I'll admit it, I am a regular Kudlow & Company viewer, though not an everyday watcher. It may even be entertaining for the innocent bystander in the room with me to watch as my face gets red and veins start to swell and before long see me in a full blown debate with a tv screen cursing what else but the 1/2 hour to full hour of market cheer leading that is so infamous on the program. It amazes me how continually negative news keeps on emerging and Kudlow and his surefire pundits never miss an optimistic beat. Consider some key concerns on the long list of worries out there and ask yourself how this is possible:
- A housing market that
coulddecline an additional 20% - Estimates of up to a trillion dollars in write-downs for financial institutions
- Increasing unemployment, especially as Wall Street firms anticipate up to 25,000 in job cuts
- Deteriorating consumer confidence, with consumer spending possibly heading to minus two percent year of year.

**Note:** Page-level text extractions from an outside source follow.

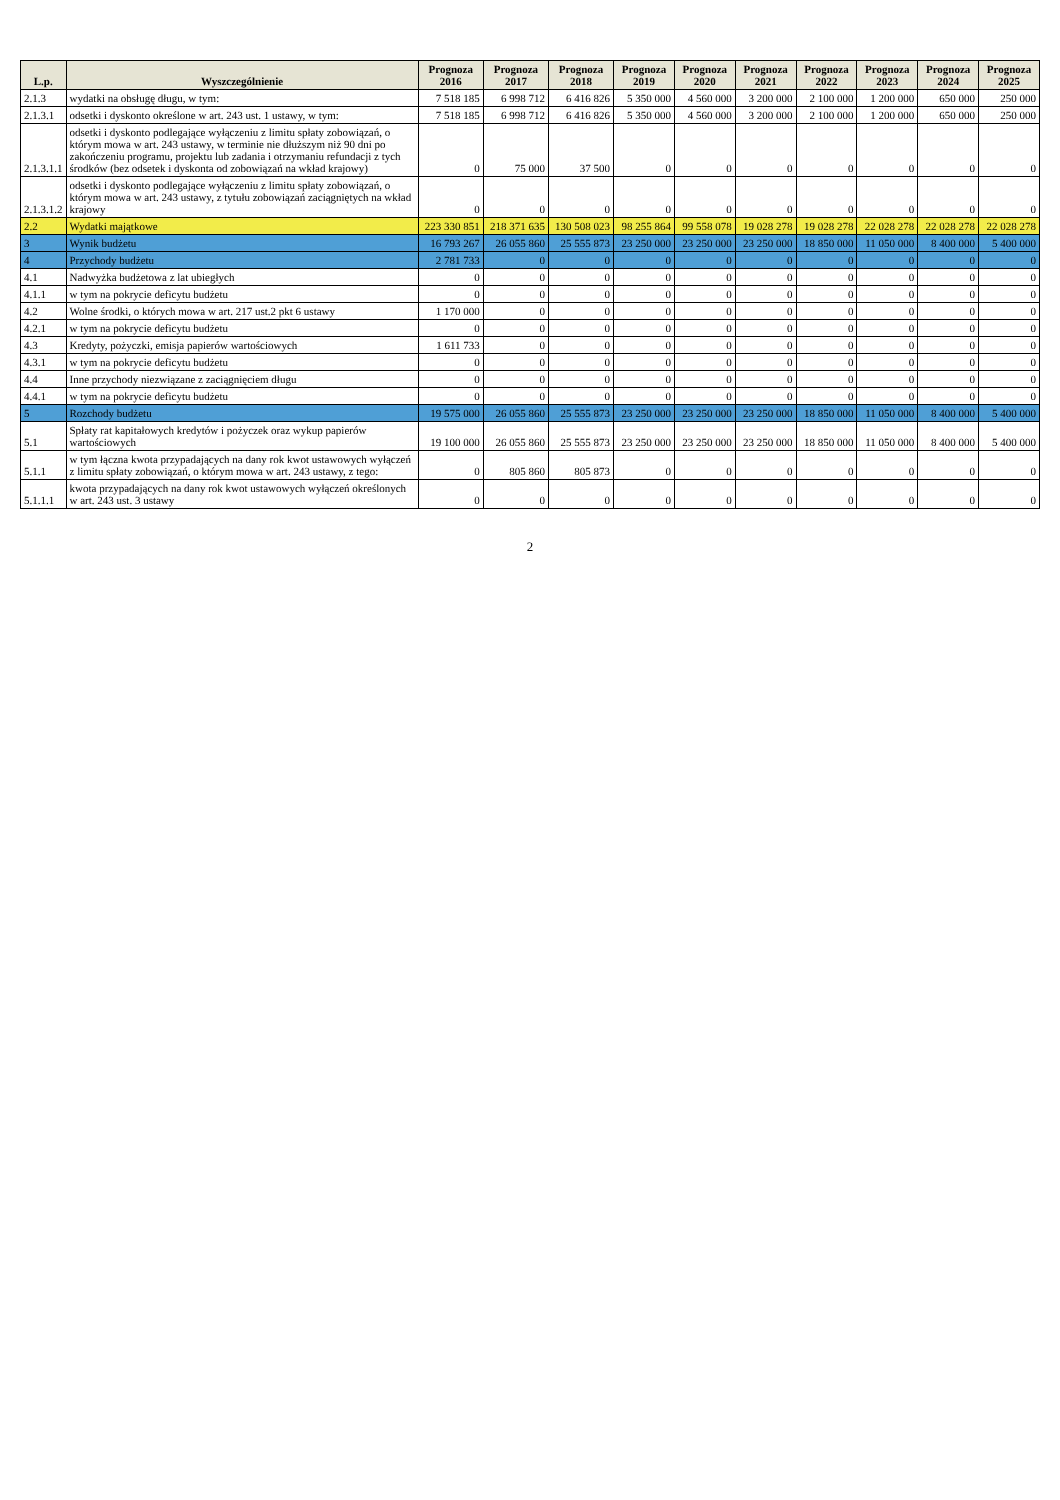| L.p. | Wyszczególnienie | Prognoza 2016 | Prognoza 2017 | Prognoza 2018 | Prognoza 2019 | Prognoza 2020 | Prognoza 2021 | Prognoza 2022 | Prognoza 2023 | Prognoza 2024 | Prognoza 2025 |
| --- | --- | --- | --- | --- | --- | --- | --- | --- | --- | --- | --- |
| 2.1.3 | wydatki na obsługę długu, w tym: | 7 518 185 | 6 998 712 | 6 416 826 | 5 350 000 | 4 560 000 | 3 200 000 | 2 100 000 | 1 200 000 | 650 000 | 250 000 |
| 2.1.3.1 | odsetki i dyskonto określone w art. 243 ust. 1 ustawy, w tym: | 7 518 185 | 6 998 712 | 6 416 826 | 5 350 000 | 4 560 000 | 3 200 000 | 2 100 000 | 1 200 000 | 650 000 | 250 000 |
| 2.1.3.1.1 | odsetki i dyskonto podlegające wyłączeniu z limitu spłaty zobowiązań, o którym mowa w art. 243 ustawy, w terminie nie dłuższym niż 90 dni po zakończeniu programu, projektu lub zadania i otrzymaniu refundacji z tych środków (bez odsetek i dyskonta od zobowiązań na wkład krajowy) | 0 | 75 000 | 37 500 | 0 | 0 | 0 | 0 | 0 | 0 | 0 |
| 2.1.3.1.2 | odsetki i dyskonto podlegające wyłączeniu z limitu spłaty zobowiązań, o którym mowa w art. 243 ustawy, z tytułu zobowiązań zaciągniętych na wkład krajowy | 0 | 0 | 0 | 0 | 0 | 0 | 0 | 0 | 0 | 0 |
| 2.2 | Wydatki majątkowe | 223 330 851 | 218 371 635 | 130 508 023 | 98 255 864 | 99 558 078 | 19 028 278 | 19 028 278 | 22 028 278 | 22 028 278 | 22 028 278 |
| 3 | Wynik budżetu | 16 793 267 | 26 055 860 | 25 555 873 | 23 250 000 | 23 250 000 | 23 250 000 | 18 850 000 | 11 050 000 | 8 400 000 | 5 400 000 |
| 4 | Przychody budżetu | 2 781 733 | 0 | 0 | 0 | 0 | 0 | 0 | 0 | 0 | 0 |
| 4.1 | Nadwyżka budżetowa z lat ubiegłych | 0 | 0 | 0 | 0 | 0 | 0 | 0 | 0 | 0 | 0 |
| 4.1.1 | w tym na pokrycie deficytu budżetu | 0 | 0 | 0 | 0 | 0 | 0 | 0 | 0 | 0 | 0 |
| 4.2 | Wolne środki, o których mowa w art. 217 ust.2 pkt 6 ustawy | 1 170 000 | 0 | 0 | 0 | 0 | 0 | 0 | 0 | 0 | 0 |
| 4.2.1 | w tym na pokrycie deficytu budżetu | 0 | 0 | 0 | 0 | 0 | 0 | 0 | 0 | 0 | 0 |
| 4.3 | Kredyty, pożyczki, emisja papierów wartościowych | 1 611 733 | 0 | 0 | 0 | 0 | 0 | 0 | 0 | 0 | 0 |
| 4.3.1 | w tym na pokrycie deficytu budżetu | 0 | 0 | 0 | 0 | 0 | 0 | 0 | 0 | 0 | 0 |
| 4.4 | Inne przychody niezwiązane z zaciągnięciem długu | 0 | 0 | 0 | 0 | 0 | 0 | 0 | 0 | 0 | 0 |
| 4.4.1 | w tym na pokrycie deficytu budżetu | 0 | 0 | 0 | 0 | 0 | 0 | 0 | 0 | 0 | 0 |
| 5 | Rozchody budżetu | 19 575 000 | 26 055 860 | 25 555 873 | 23 250 000 | 23 250 000 | 23 250 000 | 18 850 000 | 11 050 000 | 8 400 000 | 5 400 000 |
| 5.1 | Spłaty rat kapitałowych kredytów i pożyczek oraz wykup papierów wartościowych | 19 100 000 | 26 055 860 | 25 555 873 | 23 250 000 | 23 250 000 | 23 250 000 | 18 850 000 | 11 050 000 | 8 400 000 | 5 400 000 |
| 5.1.1 | w tym łączna kwota przypadających na dany rok kwot ustawowych wyłączeń z limitu spłaty zobowiązań, o którym mowa w art. 243 ustawy, z tego: | 0 | 805 860 | 805 873 | 0 | 0 | 0 | 0 | 0 | 0 | 0 |
| 5.1.1.1 | kwota przypadających na dany rok kwot ustawowych wyłączeń określonych w art. 243 ust. 3 ustawy | 0 | 0 | 0 | 0 | 0 | 0 | 0 | 0 | 0 | 0 |
2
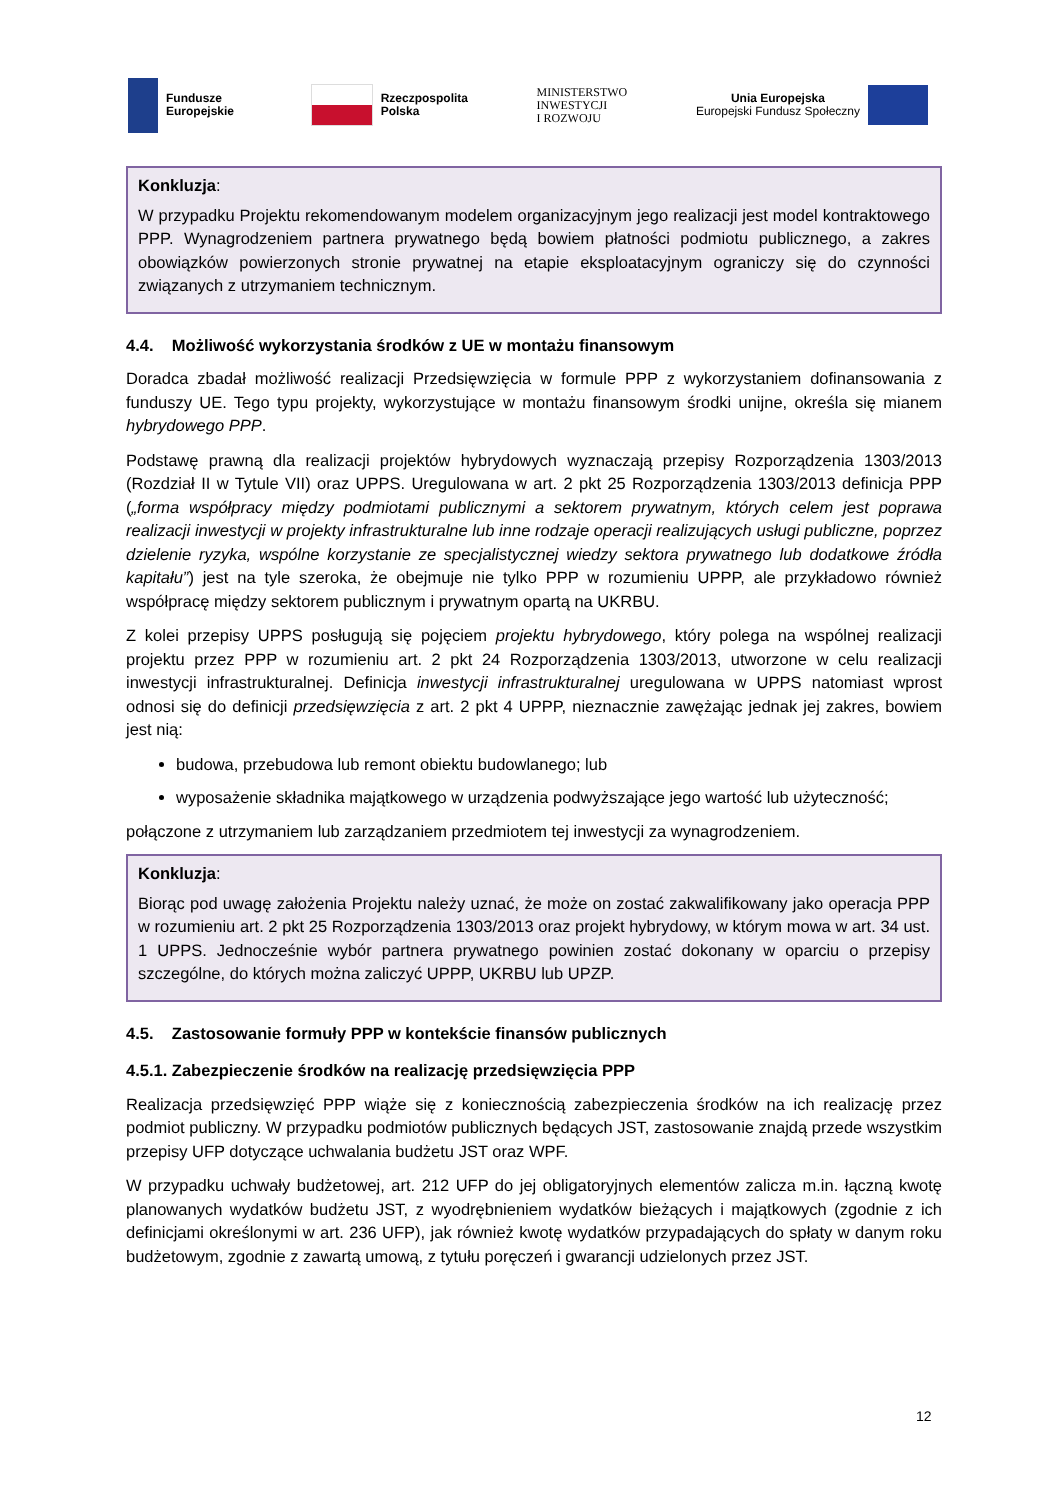Fundusze
Europejskie
Rzeczpospolita
Polska
MINISTERSTWO
INWESTYCJI
I ROZWOJU
Unia Europejska
Europejski Fundusz Społeczny
Konkluzja:
W przypadku Projektu rekomendowanym modelem organizacyjnym jego realizacji jest model kontraktowego PPP. Wynagrodzeniem partnera prywatnego będą bowiem płatności podmiotu publicznego, a zakres obowiązków powierzonych stronie prywatnej na etapie eksploatacyjnym ograniczy się do czynności związanych z utrzymaniem technicznym.
4.4. Możliwość wykorzystania środków z UE w montażu finansowym
Doradca zbadał możliwość realizacji Przedsięwzięcia w formule PPP z wykorzystaniem dofinansowania z funduszy UE. Tego typu projekty, wykorzystujące w montażu finansowym środki unijne, określa się mianem hybrydowego PPP.
Podstawę prawną dla realizacji projektów hybrydowych wyznaczają przepisy Rozporządzenia 1303/2013 (Rozdział II w Tytule VII) oraz UPPS. Uregulowana w art. 2 pkt 25 Rozporządzenia 1303/2013 definicja PPP („forma współpracy między podmiotami publicznymi a sektorem prywatnym, których celem jest poprawa realizacji inwestycji w projekty infrastrukturalne lub inne rodzaje operacji realizujących usługi publiczne, poprzez dzielenie ryzyka, wspólne korzystanie ze specjalistycznej wiedzy sektora prywatnego lub dodatkowe źródła kapitału”) jest na tyle szeroka, że obejmuje nie tylko PPP w rozumieniu UPPP, ale przykładowo również współpracę między sektorem publicznym i prywatnym opartą na UKRBU.
Z kolei przepisy UPPS posługują się pojęciem projektu hybrydowego, który polega na wspólnej realizacji projektu przez PPP w rozumieniu art. 2 pkt 24 Rozporządzenia 1303/2013, utworzone w celu realizacji inwestycji infrastrukturalnej. Definicja inwestycji infrastrukturalnej uregulowana w UPPS natomiast wprost odnosi się do definicji przedsięwzięcia z art. 2 pkt 4 UPPP, nieznacznie zawężając jednak jej zakres, bowiem jest nią:
budowa, przebudowa lub remont obiektu budowlanego; lub
wyposażenie składnika majątkowego w urządzenia podwyższające jego wartość lub użyteczność;
połączone z utrzymaniem lub zarządzaniem przedmiotem tej inwestycji za wynagrodzeniem.
Konkluzja:
Biorąc pod uwagę założenia Projektu należy uznać, że może on zostać zakwalifikowany jako operacja PPP w rozumieniu art. 2 pkt 25 Rozporządzenia 1303/2013 oraz projekt hybrydowy, w którym mowa w art. 34 ust. 1 UPPS. Jednocześnie wybór partnera prywatnego powinien zostać dokonany w oparciu o przepisy szczególne, do których można zaliczyć UPPP, UKRBU lub UPZP.
4.5. Zastosowanie formuły PPP w kontekście finansów publicznych
4.5.1. Zabezpieczenie środków na realizację przedsięwzięcia PPP
Realizacja przedsięwzięć PPP wiąże się z koniecznością zabezpieczenia środków na ich realizację przez podmiot publiczny. W przypadku podmiotów publicznych będących JST, zastosowanie znajdą przede wszystkim przepisy UFP dotyczące uchwalania budżetu JST oraz WPF.
W przypadku uchwały budżetowej, art. 212 UFP do jej obligatoryjnych elementów zalicza m.in. łączną kwotę planowanych wydatków budżetu JST, z wyodrębnieniem wydatków bieżących i majątkowych (zgodnie z ich definicjami określonymi w art. 236 UFP), jak również kwotę wydatków przypadających do spłaty w danym roku budżetowym, zgodnie z zawartą umową, z tytułu poręczeń i gwarancji udzielonych przez JST.
12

This is of course led by high debt burdens on consumers no longer able to tap into MEW's (mortgage equity withdrawls) because of declining home prices.
- Commercial real estate has already started to follow the housing market's lead; The Real Estate Epic Turns Another Page
- Major brokerage firms still cannot estimate how to value their "mark to market" assets
- Fed emergency lending programs Term Securities Lending Facility (TSLF), Term Auction Facility (TAF), Primary Credit Dealer Credit Facility (PDCF) have all failed to restore liquidity (solvency?) to markets
So why is it there are so many analysts and reporters that still remain so optimistic and ignorant? I referred to David Dreman's Contrarian Investment Strategies: The Next Generation to find myself some closure. What it comes down to is incentive, not necessarily ignorance. Let's take the example of what doesn't go into a security analyst's bonus calculation.
- Accuracy of profit estimates.
- Accuracy of performance estimates.